One was a five-minute flashback in the film that drops us into early 1980s Detroit, where we follow a laconic middle-aged man named Frank (Richard Brake) during a trip to the grocery store to purchase baby diapers. Frank, it’s later revealed, is a serial killer who traps women in the basement tunnel of the house we’ve seen in the present day. His offspring include the Mother.
“In the Frank sequence, there were a few more beats to that story that we edited out,” Murphy said. “Each time we would do an audience-feedback screening, it really helped us to dial in our pacing, especially with that scene. We found that when we started that chapter, there was a sense for some of the audience that we were starting a whole new longer section, since there had been two lengthy acts in the film before that.”
For that scene, Murphy and Cregger found that “bare-bones storytelling,” an appropriately perverse term in this instance, was the best bet. “It was important that the audience got a taste for Frank’s story,” Murphy said, “but that the flashback not overstay its welcome. It didn’t work if it ran longer than five or six minutes.”
He added, “That mystery is really powerful and helps keeps the audience engaged in the story. Sometimes the questions are a lot more interesting than providing the answers.”

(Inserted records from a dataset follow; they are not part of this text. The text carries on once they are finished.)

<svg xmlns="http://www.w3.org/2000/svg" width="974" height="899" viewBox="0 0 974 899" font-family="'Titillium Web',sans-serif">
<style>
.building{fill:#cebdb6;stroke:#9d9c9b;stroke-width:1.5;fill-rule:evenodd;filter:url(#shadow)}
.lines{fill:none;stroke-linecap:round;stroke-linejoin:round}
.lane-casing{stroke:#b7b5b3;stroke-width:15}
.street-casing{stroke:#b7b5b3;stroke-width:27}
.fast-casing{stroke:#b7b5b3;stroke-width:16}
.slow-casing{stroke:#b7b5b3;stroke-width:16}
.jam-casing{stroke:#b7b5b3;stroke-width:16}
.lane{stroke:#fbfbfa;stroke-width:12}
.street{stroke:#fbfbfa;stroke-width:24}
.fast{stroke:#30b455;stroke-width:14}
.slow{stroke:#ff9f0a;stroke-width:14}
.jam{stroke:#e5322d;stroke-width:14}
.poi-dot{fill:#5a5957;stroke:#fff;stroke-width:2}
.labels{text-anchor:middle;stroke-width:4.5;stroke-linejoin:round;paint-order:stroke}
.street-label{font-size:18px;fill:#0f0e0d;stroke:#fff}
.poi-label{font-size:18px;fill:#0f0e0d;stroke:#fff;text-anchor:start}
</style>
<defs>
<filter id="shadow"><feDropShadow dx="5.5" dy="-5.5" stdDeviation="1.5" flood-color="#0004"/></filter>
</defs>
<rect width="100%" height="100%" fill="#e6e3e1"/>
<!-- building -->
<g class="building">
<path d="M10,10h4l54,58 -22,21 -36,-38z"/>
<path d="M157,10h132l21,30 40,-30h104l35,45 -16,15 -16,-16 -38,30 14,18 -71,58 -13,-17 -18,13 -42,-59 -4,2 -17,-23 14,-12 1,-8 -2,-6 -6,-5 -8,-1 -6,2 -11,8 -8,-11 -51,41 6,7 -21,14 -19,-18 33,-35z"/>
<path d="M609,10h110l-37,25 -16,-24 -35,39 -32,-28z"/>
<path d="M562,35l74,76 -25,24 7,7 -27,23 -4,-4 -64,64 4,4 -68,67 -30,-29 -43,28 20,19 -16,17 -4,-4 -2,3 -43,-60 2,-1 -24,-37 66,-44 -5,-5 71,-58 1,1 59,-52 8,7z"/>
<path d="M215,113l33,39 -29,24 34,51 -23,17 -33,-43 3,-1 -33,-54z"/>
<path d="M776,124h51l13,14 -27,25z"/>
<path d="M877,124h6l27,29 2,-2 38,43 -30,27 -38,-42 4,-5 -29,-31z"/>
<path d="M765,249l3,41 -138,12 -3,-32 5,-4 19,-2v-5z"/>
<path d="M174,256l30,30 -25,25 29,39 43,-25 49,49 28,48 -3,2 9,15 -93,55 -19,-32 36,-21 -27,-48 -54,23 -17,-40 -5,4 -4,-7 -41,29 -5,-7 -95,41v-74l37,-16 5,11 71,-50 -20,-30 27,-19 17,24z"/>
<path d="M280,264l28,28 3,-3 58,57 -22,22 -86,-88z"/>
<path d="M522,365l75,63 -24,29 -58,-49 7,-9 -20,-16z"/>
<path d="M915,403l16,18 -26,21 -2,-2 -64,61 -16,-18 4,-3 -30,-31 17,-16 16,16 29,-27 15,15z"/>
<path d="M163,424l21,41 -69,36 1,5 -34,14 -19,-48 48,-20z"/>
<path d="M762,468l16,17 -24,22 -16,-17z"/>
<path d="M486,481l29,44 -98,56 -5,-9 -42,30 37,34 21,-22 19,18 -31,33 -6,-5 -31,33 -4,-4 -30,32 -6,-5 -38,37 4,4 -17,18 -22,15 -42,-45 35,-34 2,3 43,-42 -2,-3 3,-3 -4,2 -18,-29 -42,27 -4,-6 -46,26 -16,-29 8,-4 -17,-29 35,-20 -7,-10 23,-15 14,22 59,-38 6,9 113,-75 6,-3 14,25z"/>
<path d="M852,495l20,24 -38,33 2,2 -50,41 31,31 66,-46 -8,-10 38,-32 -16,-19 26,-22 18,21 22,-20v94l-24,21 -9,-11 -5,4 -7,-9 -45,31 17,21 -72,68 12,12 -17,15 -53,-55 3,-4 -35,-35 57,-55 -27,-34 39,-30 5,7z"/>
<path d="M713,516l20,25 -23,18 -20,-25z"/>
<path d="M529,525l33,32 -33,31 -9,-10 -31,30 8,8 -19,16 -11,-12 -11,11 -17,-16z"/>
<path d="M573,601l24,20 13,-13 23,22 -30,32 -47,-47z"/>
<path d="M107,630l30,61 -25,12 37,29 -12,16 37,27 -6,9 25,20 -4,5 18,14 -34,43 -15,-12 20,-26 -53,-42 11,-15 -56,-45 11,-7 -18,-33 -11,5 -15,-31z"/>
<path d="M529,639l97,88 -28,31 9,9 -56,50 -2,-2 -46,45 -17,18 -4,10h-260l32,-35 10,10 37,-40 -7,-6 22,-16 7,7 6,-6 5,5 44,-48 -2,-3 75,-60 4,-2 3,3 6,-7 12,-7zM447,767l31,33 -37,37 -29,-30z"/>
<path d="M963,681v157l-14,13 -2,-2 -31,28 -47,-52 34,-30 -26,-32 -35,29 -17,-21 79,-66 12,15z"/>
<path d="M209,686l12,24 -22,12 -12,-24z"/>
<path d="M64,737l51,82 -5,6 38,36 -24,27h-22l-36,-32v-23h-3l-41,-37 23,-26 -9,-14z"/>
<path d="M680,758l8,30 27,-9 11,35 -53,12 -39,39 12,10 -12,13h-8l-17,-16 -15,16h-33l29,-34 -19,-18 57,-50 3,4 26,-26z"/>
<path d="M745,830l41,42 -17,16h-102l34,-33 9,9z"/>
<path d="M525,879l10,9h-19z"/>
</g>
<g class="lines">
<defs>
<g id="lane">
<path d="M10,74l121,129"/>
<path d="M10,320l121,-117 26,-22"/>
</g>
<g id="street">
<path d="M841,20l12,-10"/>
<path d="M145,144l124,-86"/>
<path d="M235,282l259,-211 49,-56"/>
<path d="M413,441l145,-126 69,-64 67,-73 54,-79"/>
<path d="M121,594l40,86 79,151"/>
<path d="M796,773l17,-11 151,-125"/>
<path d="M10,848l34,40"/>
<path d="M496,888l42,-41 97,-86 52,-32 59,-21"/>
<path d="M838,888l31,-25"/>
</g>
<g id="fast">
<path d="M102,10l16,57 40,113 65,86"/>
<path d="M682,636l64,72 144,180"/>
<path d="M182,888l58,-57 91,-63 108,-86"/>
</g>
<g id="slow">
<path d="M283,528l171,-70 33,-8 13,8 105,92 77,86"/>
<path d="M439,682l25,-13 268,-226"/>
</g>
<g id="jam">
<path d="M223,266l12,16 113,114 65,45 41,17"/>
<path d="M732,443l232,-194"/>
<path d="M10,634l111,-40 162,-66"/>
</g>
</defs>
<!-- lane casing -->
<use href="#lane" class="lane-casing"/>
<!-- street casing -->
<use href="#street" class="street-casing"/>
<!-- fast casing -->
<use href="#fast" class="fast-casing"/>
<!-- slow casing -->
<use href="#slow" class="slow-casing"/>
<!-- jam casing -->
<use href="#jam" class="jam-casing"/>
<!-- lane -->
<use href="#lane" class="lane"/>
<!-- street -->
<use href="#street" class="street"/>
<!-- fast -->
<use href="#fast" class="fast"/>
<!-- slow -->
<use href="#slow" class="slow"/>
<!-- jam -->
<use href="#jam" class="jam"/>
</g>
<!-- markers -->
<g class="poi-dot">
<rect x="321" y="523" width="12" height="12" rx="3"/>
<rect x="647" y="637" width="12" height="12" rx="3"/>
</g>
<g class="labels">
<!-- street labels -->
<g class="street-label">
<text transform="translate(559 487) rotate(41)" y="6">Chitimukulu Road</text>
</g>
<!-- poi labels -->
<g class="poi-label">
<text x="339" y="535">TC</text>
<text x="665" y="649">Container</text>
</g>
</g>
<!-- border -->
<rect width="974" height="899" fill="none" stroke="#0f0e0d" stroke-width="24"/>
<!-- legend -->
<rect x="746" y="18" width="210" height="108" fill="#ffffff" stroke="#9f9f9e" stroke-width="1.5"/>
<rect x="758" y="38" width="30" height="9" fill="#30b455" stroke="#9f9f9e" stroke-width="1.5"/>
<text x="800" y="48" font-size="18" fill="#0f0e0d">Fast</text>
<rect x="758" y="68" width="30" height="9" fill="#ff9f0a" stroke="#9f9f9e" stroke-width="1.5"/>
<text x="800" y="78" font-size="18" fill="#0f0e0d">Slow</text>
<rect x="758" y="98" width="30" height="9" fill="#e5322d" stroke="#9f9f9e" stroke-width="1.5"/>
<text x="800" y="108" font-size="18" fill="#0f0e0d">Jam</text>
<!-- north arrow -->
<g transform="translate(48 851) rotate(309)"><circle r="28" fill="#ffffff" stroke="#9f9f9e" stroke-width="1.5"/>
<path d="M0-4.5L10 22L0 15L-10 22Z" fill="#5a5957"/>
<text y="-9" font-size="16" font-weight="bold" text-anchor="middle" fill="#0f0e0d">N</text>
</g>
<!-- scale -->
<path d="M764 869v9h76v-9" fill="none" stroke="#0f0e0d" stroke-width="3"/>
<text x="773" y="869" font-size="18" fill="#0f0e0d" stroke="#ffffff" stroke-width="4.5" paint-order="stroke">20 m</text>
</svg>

The less-is-more approach also applied to the movie’s final image, truly a shot that goes out with a bang. Tess, pinned on the ground by the Mother, retrieves a nearby handgun and pulls the trigger. In a shock cut, the film goes to black as the sound of the gunshot is heard. (During the end credits, we see Tess stumble away.)
But for Murphy, the blunt, punctuated climax arrived after a few attempts at the ending didn’t quite click.
“That was something we discovered in the editing,” he said. “The premise of Tess shooting the Mother was always there, but Zach had filmed a few other shots for coverage and we were tooling around with different concepts for how to present those as part of the ending. We kept having conversation about trying different things. And one day Zach came into the editing room and said, ‘What if we flash out with the gunshot?’”
Murphy explained that the choice was validated during the movie’s final test screening.
“Honestly, it was a joy for me to be sitting in the theater and feel the vibe in the room,” he said regarding the audience’s reaction to the final shot. “[Test screenings] are not only about what people say afterwards. They’re a lot more about feeling whether or not the movie is working in the theater. You can just feel that energy, that combination of fear and laughter and pulse-racing. It confirms that internal feeling we had that the movie worked.”
“Barbarian” is in theaters now. Starting Oct. 25, it will be available to stream on HBO Max and to purchase on all digital platforms.